What did we learn from tonight's undercard debate? Not much.
The four-man show featured a quartet of candidates who have found almost no popular support—George Pataki, Lindsey Graham, Bobby Jindal, Rick Santorum—the most successful of which, Santorum, is currently polling at just 0.8 percent.
The four-way face off told us almost nothing we didn't already know: The candidates don't much like Barack Obama, Obamacare, the Iran deal, amnesty, Planned Parenthood, or undocumented immigrants.

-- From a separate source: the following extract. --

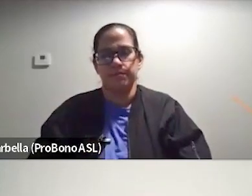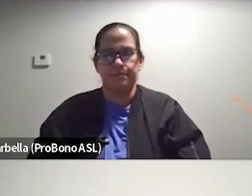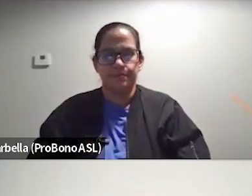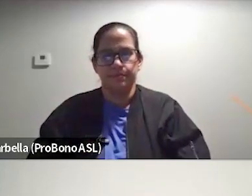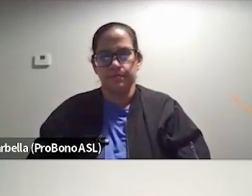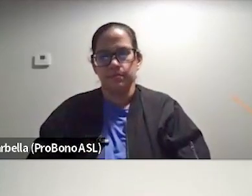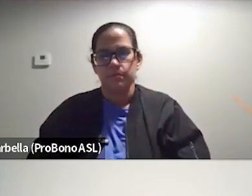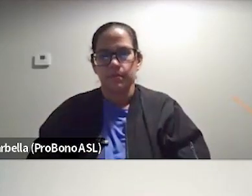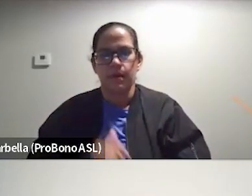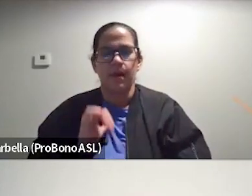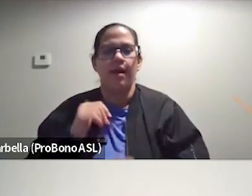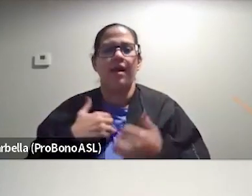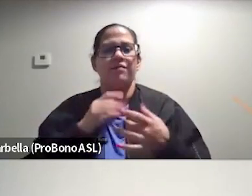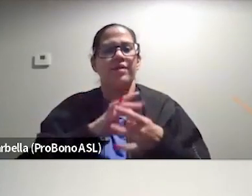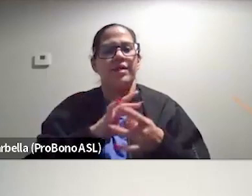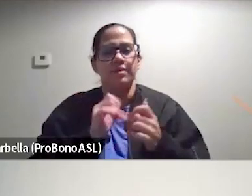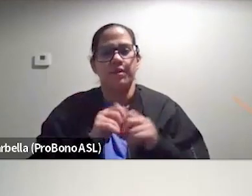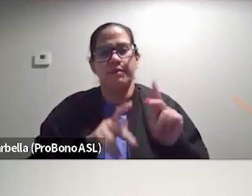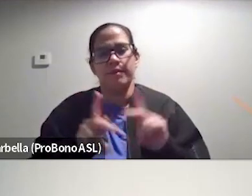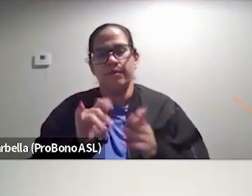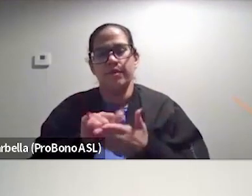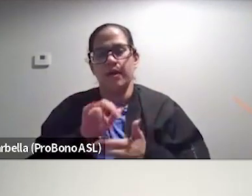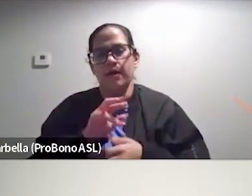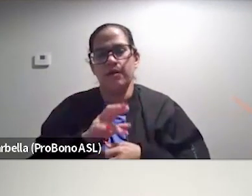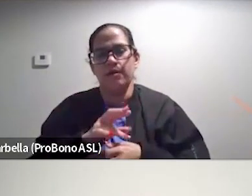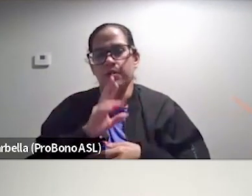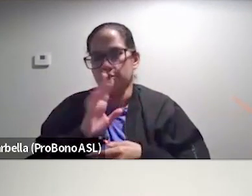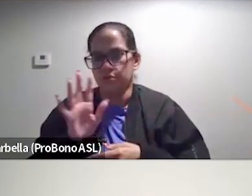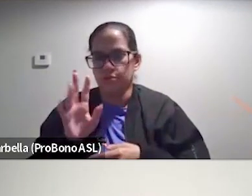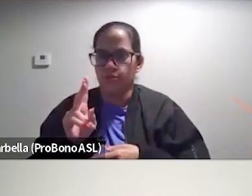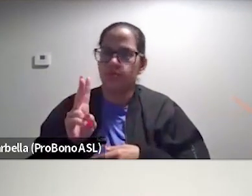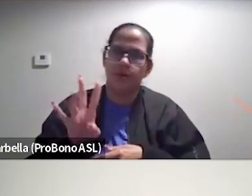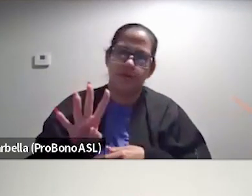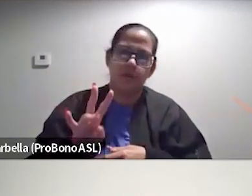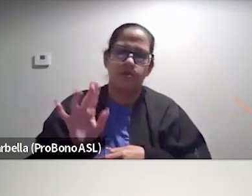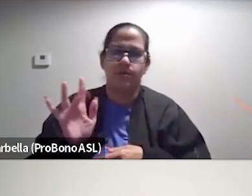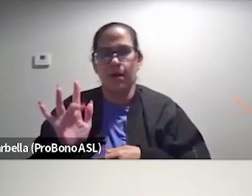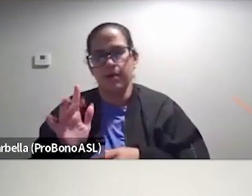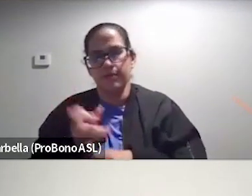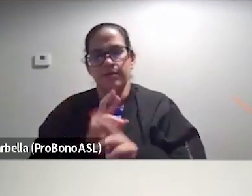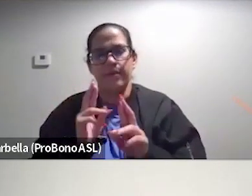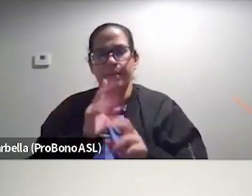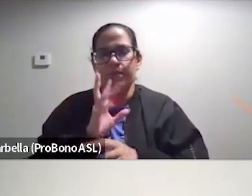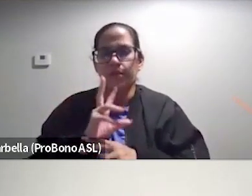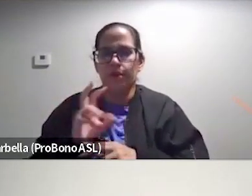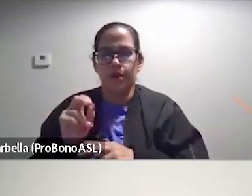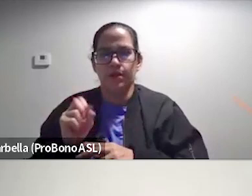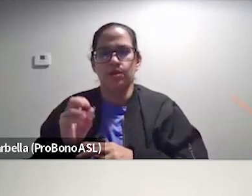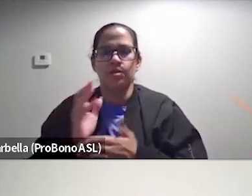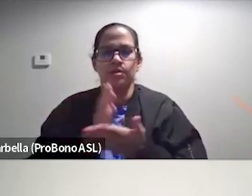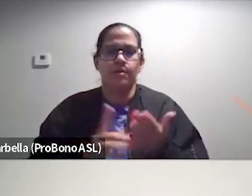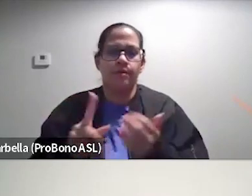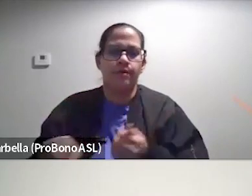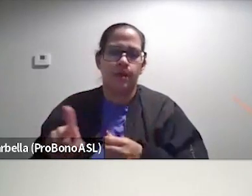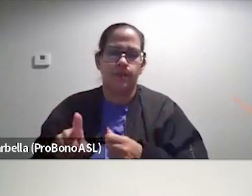I have relationships with people that are, you know, 24, 25, and, you know, getting ready to be 30. And so some of them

Most of them aren't big fans of Donald Trump either; Pataki and Jindal criticized him strongly and directly; only Rick Santorum kinda-sorta defended him, saying "I don't think it helps when Republicans attack Republicans personally."
Each of the candidates stuck to his strengths, or at least familiar territory, effectively playing the characters these men are known for playing: Graham was extremely hawkish (he answered an early question about Trump by explaining that he would bomb the Islamic State); Santorum played up his religious brand of conservatism and his focus on workers rather than business owners (he argued that immigration hurts American workers and that Republicans should be more aggressive in their support for the minimum wage); Jindal delivered aggressive attacks on both President Obama and the Washington Republican establishment (at one point he criticized both Graham and Santorum for voting for Supreme Court Chief Justice John Roberts); and Pataki reminded people, yet again, that he was governor of New York on 9/11 (Pataki also led off the debate by reminding people how much he loves Ronald Reagan).
But no one really had a genuine standout moment, and no one is likely to come out of this with much more support than they went in with. No one, in other words, really won the debate—and anyone who watched the whole thing probably ended up losing.